Jakarta, SAWIT INDONESIA – Badan Pengelola Dana Perkebunan Kelapa Sawit (BPDPKS) dan Asosiasi Petani Kelapa Sawit Indonesia (APKASINDO) Provinsi Banten membahas percepatan implementasi Peremajaan Sawit Rakyat (PSR) di Tangerang Selatan, Banten pada 29-31 Agustus 2024.
“Dengan mengganti tanaman yang baru, maka petani dapat menghasilkan produktivitas tinggi melalui program PSR (Peremajaan Sawit Rakyat) karena usia tanaman sawit ini telah berusia di atas 30 tahun,” terang Sekjen Asosiasi Petani Kelapa Sawit Indonesia (APKASINDO) Rino Afrino dalam sambutannya.
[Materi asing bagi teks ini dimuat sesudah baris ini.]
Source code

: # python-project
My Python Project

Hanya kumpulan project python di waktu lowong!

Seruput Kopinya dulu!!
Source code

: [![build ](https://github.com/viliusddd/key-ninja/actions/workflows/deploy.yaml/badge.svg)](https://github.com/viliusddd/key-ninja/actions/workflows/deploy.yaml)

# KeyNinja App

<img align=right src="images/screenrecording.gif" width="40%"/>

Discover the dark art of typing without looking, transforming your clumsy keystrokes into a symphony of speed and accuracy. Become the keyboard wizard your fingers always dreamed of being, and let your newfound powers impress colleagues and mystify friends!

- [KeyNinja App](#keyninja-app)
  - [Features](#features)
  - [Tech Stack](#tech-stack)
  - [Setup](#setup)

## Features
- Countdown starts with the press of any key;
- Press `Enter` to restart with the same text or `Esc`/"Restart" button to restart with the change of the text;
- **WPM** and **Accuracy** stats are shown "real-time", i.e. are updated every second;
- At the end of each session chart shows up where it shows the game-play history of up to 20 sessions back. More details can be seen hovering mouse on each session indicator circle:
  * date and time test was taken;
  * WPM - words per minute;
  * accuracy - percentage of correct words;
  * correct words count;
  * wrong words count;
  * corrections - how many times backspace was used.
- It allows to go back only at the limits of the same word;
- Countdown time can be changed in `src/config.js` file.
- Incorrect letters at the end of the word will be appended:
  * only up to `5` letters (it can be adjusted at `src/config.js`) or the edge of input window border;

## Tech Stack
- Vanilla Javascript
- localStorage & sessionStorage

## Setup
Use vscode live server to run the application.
Salah satu aspek penting dari PSR adalam pemahaman terhadap regulasi untuk mengikuti persyaratan. Rino mengingatkan program PSR ini dapat dilakukan dengan tepat apabila mengikuti peraturan-peraturannya, tapi pada dasarnya semua mudah dilaksanakan jika kita mau berusaha. Contoh perserta harus mempunyai KTP, KK, SHM, dan lainnya. Jika SHM-nya tidak ada maka bisa digantikan dengan ganti bisa pakai surat keterangan tidak sengketa atau surat keterangandari desa. “Semua ada solusinya, asalkan kita mau berusaha.
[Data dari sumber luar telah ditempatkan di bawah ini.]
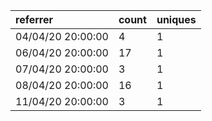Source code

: | referrer          | count | uniques |
| :---------------- | :---- | :------ |
| 04/04/20 20:00:00 | 4     | 1       |
| 06/04/20 20:00:00 | 17    | 1       |
| 07/04/20 20:00:00 | 3     | 1       |
| 08/04/20 20:00:00 | 16    | 1       |
| 11/04/20 20:00:00 | 3     | 1       |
Ketua DPW APKASINDO Banten, H. Wawan Jaro, mengapreasiasi sosialisasi ini karena membantu petani untuk mengetahui regulasi berkaitan PSR. Jumlah petani sawit yang mengikuti kegiatan mencapai 100 peserta lebih.
“Apalagi dari 12 ribu hektare perkebunan sawit di Banten, baru 500 hektare yang mengikuti program PSR. Petani kami banyak mengalami tantangan,” ujarnya.
Menurut Wawan, kurangnya perhatian dari Pemerintah Provinsi Banten terhadap petani sawit sangat dirasakan semenjak lama. Ini terbukti dari tidak adanya Tim Penetapan Harga TBS sawit di tingkat provinsi. Padahal, keberadaan Tim ini sangatlah penting untuk membuat harga TBS sawit lebih baik.
Dalam Diskusi ini juga menghadirkan Achmad Munir, Kepala Divisi Sarana Prasarana BPDPKS yang menjelaskan bahwa upaya percepatan pengajuan PSR Jalur Kemitraan yang sebelumnya pengusulan diajukan melalui BPDPKS (Permentan No 3 Tahun 2022 ) menjadi melalui Ditjenbun (Perubahan Permentan No 19 Tahun 2023).
Sejak tahun 2023 sampai dengan saat ini telah disalurkan dana PSR jalur kemitraan di 7 Provinsi dengan luasan 8.097 ha. Pada tahun 2024 disalurkan dana PSR Jalur Kemitraan seluas 3.169,2444 ha, dari total luasan PSR tersalur seluas 18.484 ha. Penyaluran PSR Jalur Kemitraan adalah 17% dari presentase penyaluran PSR Tahun 2024.